Maybe he missed his calling.
Isn't it a secular impulse to use religion for one's own political purposes?
Yes, Richard, apparently it is. Read your posts.

And then I must endure a final indignity. After listening respectfully to his lecture, given in righteous tones, about the sinfulness of bringing religion into politics (a sin I am unaware of ever committing), I then hear him invoking the Golden Rule as a model policy for schools.

I sometimes wonder if liberal ideology isn't more of a continuum, albeit bipolar.

5 comments:

The Formans said...

Martin,

Regarding your statement:
> my audience on this blog is, in good part, antagonistic toward traditional Western culture

Just wanted to let you know that you may have more supportive non-commenting readers than you know. Why should we comment when you've already persuasively argued that boys are boys and girls are girls!?
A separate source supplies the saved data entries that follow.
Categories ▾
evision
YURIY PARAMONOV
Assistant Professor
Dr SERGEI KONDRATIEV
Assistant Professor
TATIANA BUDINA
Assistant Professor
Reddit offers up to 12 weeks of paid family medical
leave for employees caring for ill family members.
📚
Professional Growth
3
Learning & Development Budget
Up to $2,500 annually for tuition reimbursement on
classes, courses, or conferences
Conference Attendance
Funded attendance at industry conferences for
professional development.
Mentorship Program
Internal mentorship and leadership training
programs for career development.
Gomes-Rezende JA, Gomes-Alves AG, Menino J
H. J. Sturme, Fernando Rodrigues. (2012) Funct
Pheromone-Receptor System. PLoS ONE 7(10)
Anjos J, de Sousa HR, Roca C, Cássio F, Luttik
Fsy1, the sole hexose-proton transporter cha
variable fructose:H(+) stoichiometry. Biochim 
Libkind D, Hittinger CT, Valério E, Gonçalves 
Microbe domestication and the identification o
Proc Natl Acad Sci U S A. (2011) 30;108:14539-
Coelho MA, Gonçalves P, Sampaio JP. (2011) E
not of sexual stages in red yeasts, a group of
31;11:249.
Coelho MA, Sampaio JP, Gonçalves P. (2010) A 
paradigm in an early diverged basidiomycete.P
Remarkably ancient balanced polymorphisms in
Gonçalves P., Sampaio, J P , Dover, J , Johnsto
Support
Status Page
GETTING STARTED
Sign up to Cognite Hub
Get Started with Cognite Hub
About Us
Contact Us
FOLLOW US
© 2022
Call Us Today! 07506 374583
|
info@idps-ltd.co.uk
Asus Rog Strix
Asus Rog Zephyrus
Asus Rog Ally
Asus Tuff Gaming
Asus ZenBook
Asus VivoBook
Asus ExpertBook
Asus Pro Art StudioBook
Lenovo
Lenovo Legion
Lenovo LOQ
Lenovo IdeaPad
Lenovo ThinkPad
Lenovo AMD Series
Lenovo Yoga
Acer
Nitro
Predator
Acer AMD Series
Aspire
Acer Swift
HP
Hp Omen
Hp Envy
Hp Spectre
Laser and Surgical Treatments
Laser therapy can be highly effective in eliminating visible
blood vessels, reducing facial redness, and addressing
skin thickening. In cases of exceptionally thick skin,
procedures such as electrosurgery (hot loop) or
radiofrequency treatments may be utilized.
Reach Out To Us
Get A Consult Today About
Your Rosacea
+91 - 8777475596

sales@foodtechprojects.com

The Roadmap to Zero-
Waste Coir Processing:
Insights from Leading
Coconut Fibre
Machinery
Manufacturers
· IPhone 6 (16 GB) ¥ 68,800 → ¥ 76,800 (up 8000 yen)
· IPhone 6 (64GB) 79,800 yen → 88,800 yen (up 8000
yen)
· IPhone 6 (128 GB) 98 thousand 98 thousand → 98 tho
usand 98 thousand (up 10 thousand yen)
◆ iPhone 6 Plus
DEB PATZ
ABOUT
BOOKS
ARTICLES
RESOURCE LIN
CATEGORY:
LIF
We regularly enjoy your postings.

Martin Cothran said...

Formans,

Thank you. Sometimes it seems like my entire audience is a peanut gallery. It's kinda fun, but it's also nice to know I have people who actually agree me from time to time.

Lee said...

Likewise, Martin, I am generally in agreement with what you say, and admire your knowledge of logic and your skill at using it.

Our perspectives are different to some degree, but I always enjoy reading yours.

Art said...

If he could have explained the coherence of the view that, while masculinity and femininity are not inborn, homosexuality is, he would have been the first to do it.

Um, there's a difference between "masculinity and femininity" and sexual preference. Richard probably gets it. Martin, you seem to be blessedly clueless.

Martin Cothran said...

Art,

I guess I'm so clueless that I don't even understand what you are saying. My remark neither assumes nor proposes that "masculinity and femininity" and "sexual preference" are the same. I wasn't even talking about "sexual preference," other than to point out that, if the gay rights advocates among the academic cultural constructivists were being intellectually consistent, they would be using the term "sexual preference" rather than "sexual orientation."